What is being asked:
Restrict the output to the lines below starting at the one that contains "left shoulder: (41, 159)" and ending at the one that contains "right elbow: (121, 142)", and restate them word for word, both ends included.

===== Records provided

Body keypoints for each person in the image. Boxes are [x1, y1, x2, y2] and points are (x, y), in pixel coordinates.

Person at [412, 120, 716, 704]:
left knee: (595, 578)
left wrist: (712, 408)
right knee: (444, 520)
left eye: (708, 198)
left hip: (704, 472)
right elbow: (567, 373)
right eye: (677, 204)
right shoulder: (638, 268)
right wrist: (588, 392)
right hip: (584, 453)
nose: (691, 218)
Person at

==========
===== Records provided

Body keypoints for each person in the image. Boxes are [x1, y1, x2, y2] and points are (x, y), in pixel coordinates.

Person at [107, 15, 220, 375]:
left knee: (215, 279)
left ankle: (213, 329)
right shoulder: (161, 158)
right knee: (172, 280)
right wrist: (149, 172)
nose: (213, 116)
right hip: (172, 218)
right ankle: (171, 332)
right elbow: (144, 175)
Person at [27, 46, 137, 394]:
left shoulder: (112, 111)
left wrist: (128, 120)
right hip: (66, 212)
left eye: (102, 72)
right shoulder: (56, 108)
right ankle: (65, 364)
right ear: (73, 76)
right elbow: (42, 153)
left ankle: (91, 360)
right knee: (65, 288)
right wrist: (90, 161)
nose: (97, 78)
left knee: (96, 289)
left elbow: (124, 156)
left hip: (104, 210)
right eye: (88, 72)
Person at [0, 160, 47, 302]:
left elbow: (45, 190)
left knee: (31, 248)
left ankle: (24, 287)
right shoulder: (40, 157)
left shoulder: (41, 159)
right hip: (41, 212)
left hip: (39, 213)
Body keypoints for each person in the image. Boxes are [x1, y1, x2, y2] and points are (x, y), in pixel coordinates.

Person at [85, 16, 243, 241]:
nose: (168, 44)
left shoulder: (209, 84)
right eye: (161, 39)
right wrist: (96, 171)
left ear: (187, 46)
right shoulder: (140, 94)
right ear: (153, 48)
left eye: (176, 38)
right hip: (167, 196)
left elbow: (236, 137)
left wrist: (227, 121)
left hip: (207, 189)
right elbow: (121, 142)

==========

Task output:
left shoulder: (41, 159)
right hip: (41, 212)
left hip: (39, 213)
Body keypoints for each person in the image. Boxes are [x1, y1, x2, y2] and points are (x, y), in pixel coordinates.

Person at [85, 16, 243, 241]:
nose: (168, 44)
left shoulder: (209, 84)
right eye: (161, 39)
right wrist: (96, 171)
left ear: (187, 46)
right shoulder: (140, 94)
right ear: (153, 48)
left eye: (176, 38)
right hip: (167, 196)
left elbow: (236, 137)
left wrist: (227, 121)
left hip: (207, 189)
right elbow: (121, 142)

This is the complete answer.